Reflections on Americana Awards Festival 2019: Rhiannon Giddens

Essays Musicians' Posts

photo by Carl Beust at Newport Folk Festival for Americana Highways

Last Tuesday I flew from Austin to Nashville and attended AMERICANAFEST, which is in all caps for reasons that escape me, for the third time. I saw some folks I loved and made some new friends and heard some music and sang some songs at The 5 Spot and walked around a lot and had people look over my shoulder after checking my nametag to see if I was worth talking to and I drank probably a little too much beer and I ate at Monell’s with some of my most favorite people. In these respects, a pretty typical five days for a singer-songwriter in Nashville. Sometimes good, sometimes not so good, etc.

On Friday, though, I went to a panel discussion with Rhiannon Giddens and John Jeremiah Sullivan. I’ve been to a lot of music conferences and sat through a lot of music conference panels. Panels where everyone kept saying the same thing, just in different ways. Panels where nobody managed to say much of anything and didn’t want to be there in the first place. Panels where the people you do want to hear from don’t talk and the people you don’t want to hear from can’t say enough. But this one was something else.

You know who Rhiannon Giddens is, and everyone else is about to thanks to the Ken Burns’ Country Music PBS series. John Jeremiah Sullivan, on the other hand, is my favorite music writer out there right now.

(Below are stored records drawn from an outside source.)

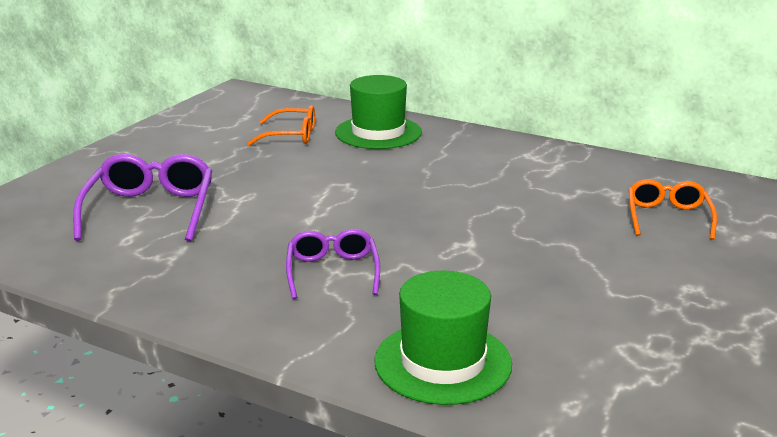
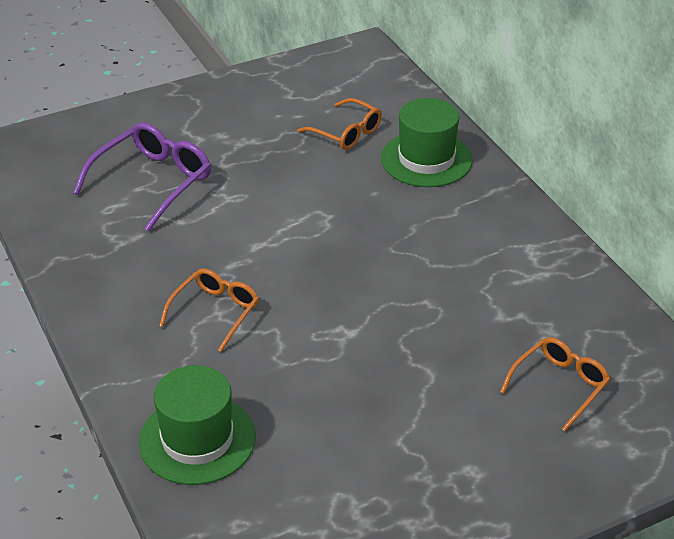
camera: 35 degrees right, 15 degrees up
(332, 272) = (215, 312): purple glasses -> orange glasses

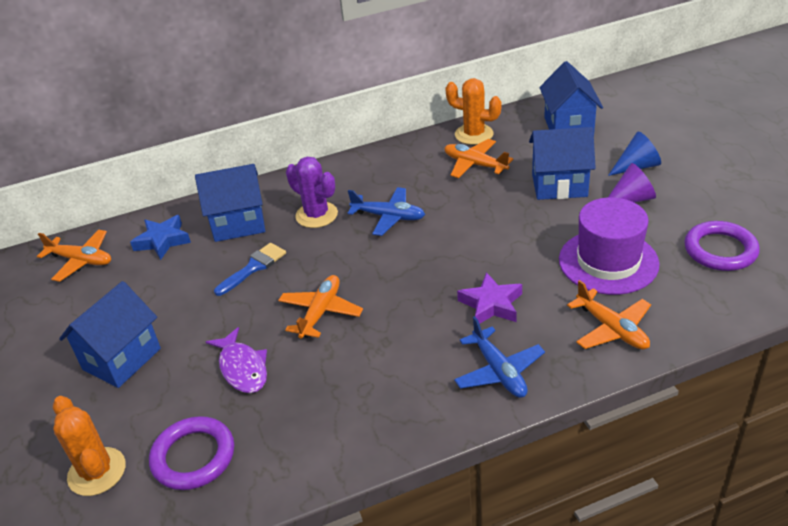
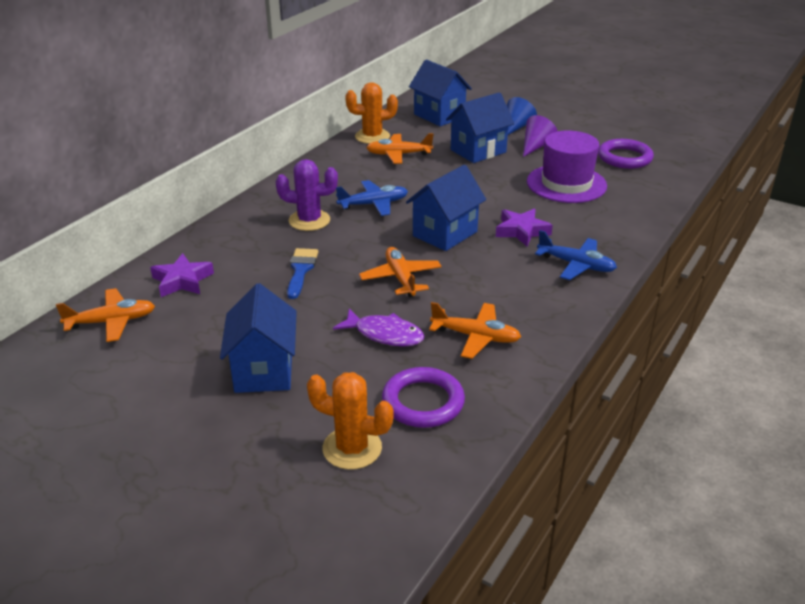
camera: 40 degrees left, 5 degrees down
(162, 241) = (182, 281): blue star -> purple star
(238, 224) = (244, 247): blue house -> blue house (445, 234)
(612, 329) = (615, 218): orange plane -> orange plane (476, 337)

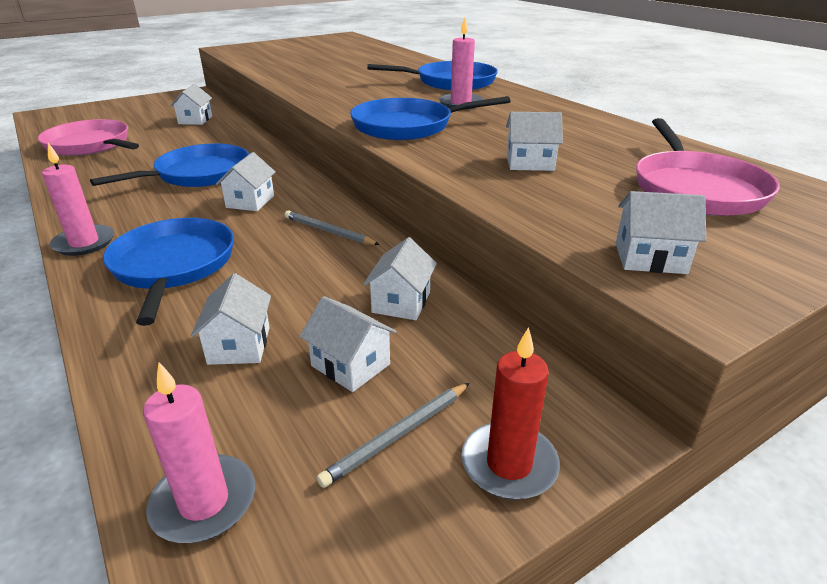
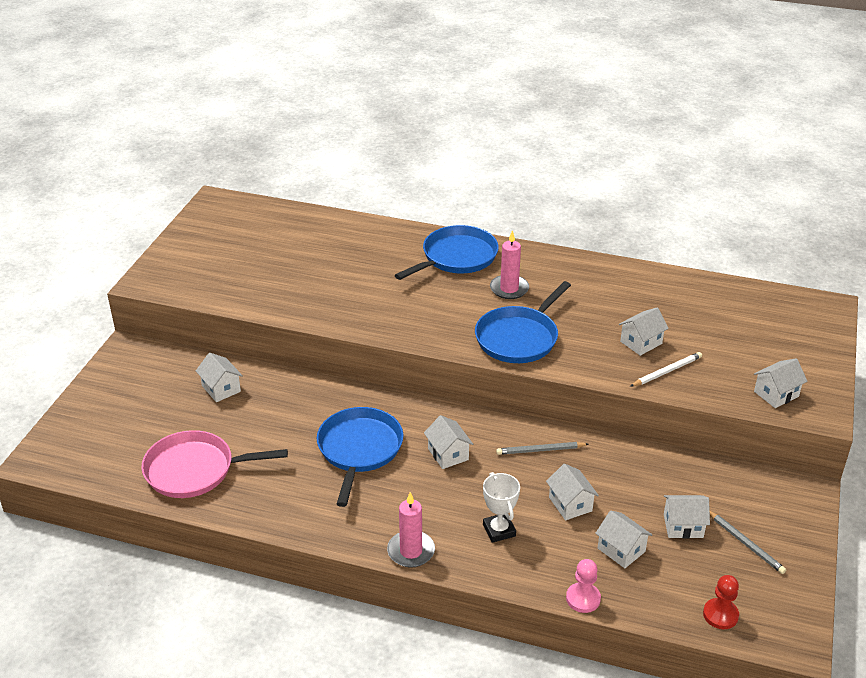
camera: 40 degrees left, 5 degrees up
(111, 364) = (583, 599): none -> pink pawn
(173, 265) = (499, 530): blue pan -> white trophy
(204, 502) = (720, 615): pink candle -> red pawn
(398, 435) = (745, 543): grey pencil -> grey pencil turned 45 degrees counterclockwise
(401, 302) = (653, 476): white house -> white house (570, 504)
(509, 464) = (794, 527): red candle -> none
(520, 189) = (667, 371): none -> white pencil
(696, 189) = (741, 324): pink pan -> none

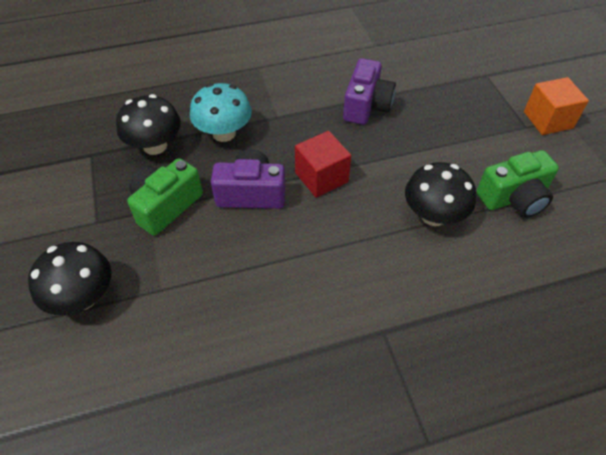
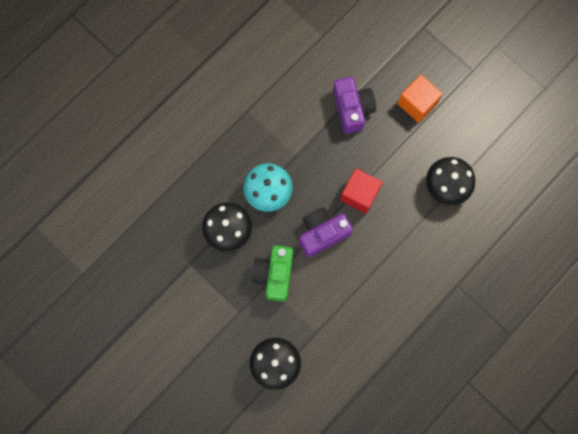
camera: 30 degrees left, 25 degrees up
(514, 198) = (489, 143): green camera -> none
(548, 120) = (484, 54): orange cube -> orange cube (417, 103)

They were talking about Frank Johnson and the erasure of the massive role of African Americans in the history of folk and Americana music, which was the subject of an article by Sullivan in the New Yorker earlier this year. You need to read that. He also wrote this piece about Geeshie Wiley and Elvie Thomas, which could be the best thing I’ve read about music in my entire life. You need to read that, too.

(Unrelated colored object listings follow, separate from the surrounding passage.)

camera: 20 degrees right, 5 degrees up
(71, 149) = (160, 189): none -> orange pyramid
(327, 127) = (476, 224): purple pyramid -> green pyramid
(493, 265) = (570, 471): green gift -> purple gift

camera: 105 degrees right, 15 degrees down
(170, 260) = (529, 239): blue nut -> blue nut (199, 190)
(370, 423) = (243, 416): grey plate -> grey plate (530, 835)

At one point during the discussion Rhiannon Giddens pulled out a fiddle and started playing a Frank Johnson tune. I had a moment. My hair stood on end. Tears started squeezing out of the corner of my left eye (not my right one; why?) and I realized or maybe remembered that nothing on Earth makes me feel the range of intense emotions that good, real, true music does. Sadness, joy, excitement, gratitude. All of it. At once! I love good music so much.

There are the nametags and the showcase pecking orders and the words in all caps for no apparent reason whatsoever and this sense sometimes you’re being told what you’re meant to like whether you like it or not and whether it’s good or not. There’s all of that business.

And then there’s the woman with the fiddle playing a tune from across the ages that not a single soul could ever ever deny. There’s that, too. And thank goodness for that.